渡邉 学長を目指していた訳ではありません。私は心臓外科医で現役時代は自宅にも殆ど帰らずに働き、定年を迎えたら東邦大学医学部の同級生でもある妻の内科クリニックを手伝うつもりでした。結婚当初、色々な意味で男性社会でしたから、私が大学に残り妻が開業という将来設計を立てていたのです。しかし「心臓血管外科教授、医学部長を経験したのだから大学に残り貢献すべきだろう」との炭山嘉伸・理事長からのお言葉も有り、22年に特任教授を拝命しました。私は心臓血管外科教授時代、医学部長時代から、常々周囲には「次世代に頑張って貰わねばならない」と話し、叱咤激励して来ました。5学部の先生方から推薦を受け、学長に立候補し、現在に至ります。未来への礎を築き次代に繋ぐ事が私の使命と考えます。

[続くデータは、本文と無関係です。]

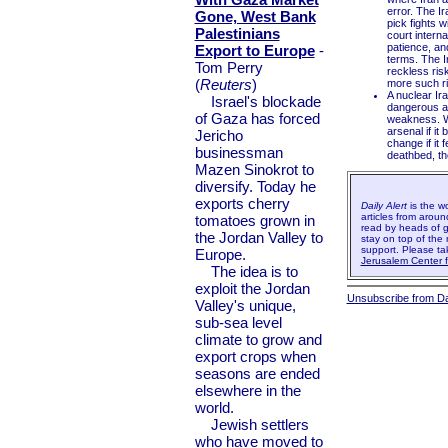
error. The Ir
Gone, West Bank
pick fights w
Palestinians
court interna
patience, an
Export to Europe
-
terms. The I
Tom Perry
reckless ris
(
Reuters
)
more such ris
A nuclear Ir
Israel's blockade
dangerous an
of Gaza has forced
weakness. Wh
arsenal if it
Jericho
change if it 
businessman
deathbed, the
Mazen Sinokrot to
diversify. Today he
exports cherry
Daily Alert
is the w
articles from aroun
tomatoes grown in
read by heads of g
the Jordan Valley to
stay on top of the 
support. Please t
Europe.
Jerusalem Center fo
The idea is to
exploit the Jordan
Unsubscribe from Dai
Valley's unique,
sub-sea level
climate to grow and
export crops when
seasons are ended
elsewhere in the
world.
Jewish settlers
who have moved to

——前学長の高松研先生は慶應のご出身です。必ずしも生え抜きではない。

渡邉 高松先生は慶應義塾大学のご出身ですが、東邦大学出身で慶應に移籍した野口鉄也先生に師事したご経歴から、東邦人であるというお気持ちであると思います。本学は帝国女子医学専門学校が前身だったという事もあり、出身大学に拘らず穏やかで寛容な校風だと思います。私自身、学部長も学長も全て高松先生の後を引き継いで来ました。高松先生から学部の教育から大学全体の見方まで教わりましたので、出身大学に関係無く、ニュートラルな気持ちでいます。

——高松先生と同じく、任期は6年間になりますか。

渡邉 任期は3年間です。現在の規定は、68歳を超えると学長に立候補する事は出来ません。2期目の時には規定年齢を超えていますので、定款が改定されない限り続投は有りません。

学長の役割がコンダクターから責任者へ変化

——近年、大学のガバナンス改革に伴う学長のリーダーシップの強化が求められています。貴大学に於ける学長の機能や権限の範囲についてお教え下さい。

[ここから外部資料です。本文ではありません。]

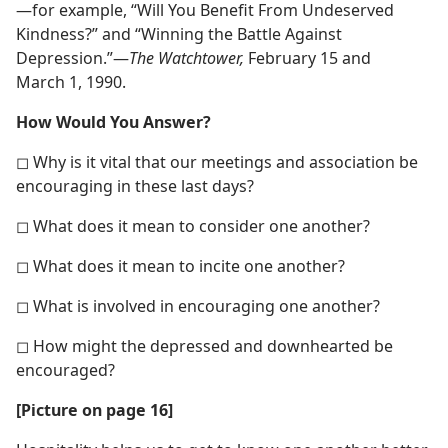
—for example, “Will You Benefit From Undeserved
Kindness?” and “Winning the Battle Against
Depression.”​—
The Watchtower,
February 15 and
March 1, 1990.
How Would You Answer?
◻ Why is it vital that our meetings and association be
encouraging in these last days?
◻ What does it mean to consider one another?
◻ What does it mean to incite one another?
◻ What is involved in encouraging one another?
◻ How might the depressed and downhearted be
encouraged?
[Picture on page 16]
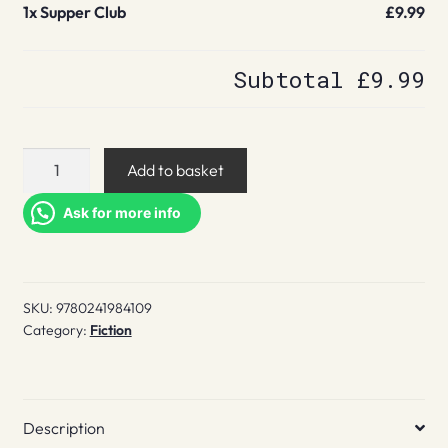
1x
Supper Club
£9.99
Subtotal
£9.99
Supper
Add to basket
Club
quantity
Ask for more info
SKU:
9780241984109
Category:
Fiction
Description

渡邉 10年程前から文部科学省より学長のガバナンスの強化を求められる様になりました。それ以前の学長は各学部を取り纏めるコンダクターであり、あくまで学部長権限が大きく、学長が陣頭指揮を執るという形ではありませんでした。それが高松学長の頃から学長権限が大きくなり、学部長が取り纏めた学部決定は学長の承認が必要となりました。所謂拒否権を持つ事になり、学長の責任は極めて大きいものと言えます。

——貴大学は医学部、薬学部、理学部、看護学部、健康科学部の5学部を擁しています。学部間の連携はどの様に取られていますか。

渡邉 本学では、各学部の教員や学生が一堂に会した学術会議やシンポジウム等を開催しています。学生実習では、教学のルールを全学部に共有する事で、互換性を持った学部教育を行っています。私が18年に医学部長になって間も無く、19年に新型コロナウイルス感染症の流行が始まりました。その時は高松先生のガバナンスの下、全学部で学生教育を含めて対策を行いました。医学部が中心となって全教職員・学生のコロナの検査等で、皆で協力し一致団結する気持ちがより強くなりましたね。コロナが恐ろしいものである事は間違いありませんが、大学全体が1つに纏まる大きな切っ掛けになりました。

——コロナ病床も数多く提供されたのですか。

渡邉 そこは炭山理事長を中心にかなり悩んだところです。コロナ専門にしてしまうと、地域での一般医療を提供出来なくなってしまいます。最終的には大学病院としての使命を考え、出来る限り感染者を受け入れながら、通常の診療を犠牲にしないという体制で臨みました。振り返ってみれば、本学の卒業生が活躍している地域医療機能推進機構(JCHO)の東京蒲田医療センターが積極的に受け入れた事も有り、大田区での役割が分担出来たと思っています。

——3つの大学病院との連携については如何ですか。

渡邉 学長の責務は、医学部の付属病院である3病院も含まれます。大学病院は教職員で成り立っていますので、大学がガバナンスを有する一方、経営面に関しては法人の管轄下に在ります。その為、理事長と学長が常に連携する事が理想ですが、その点、本学は非常に上手く連携が取れていると思います。病院長も法人の理事として経営に関わり、理事長、学長、学部長、その他の理事と共に、円滑な運営を行っています。又、大学病院の臨床系教員の任用評価には学長も主体的に参与し、良い人材を適正に評価して採用する事が出来ています。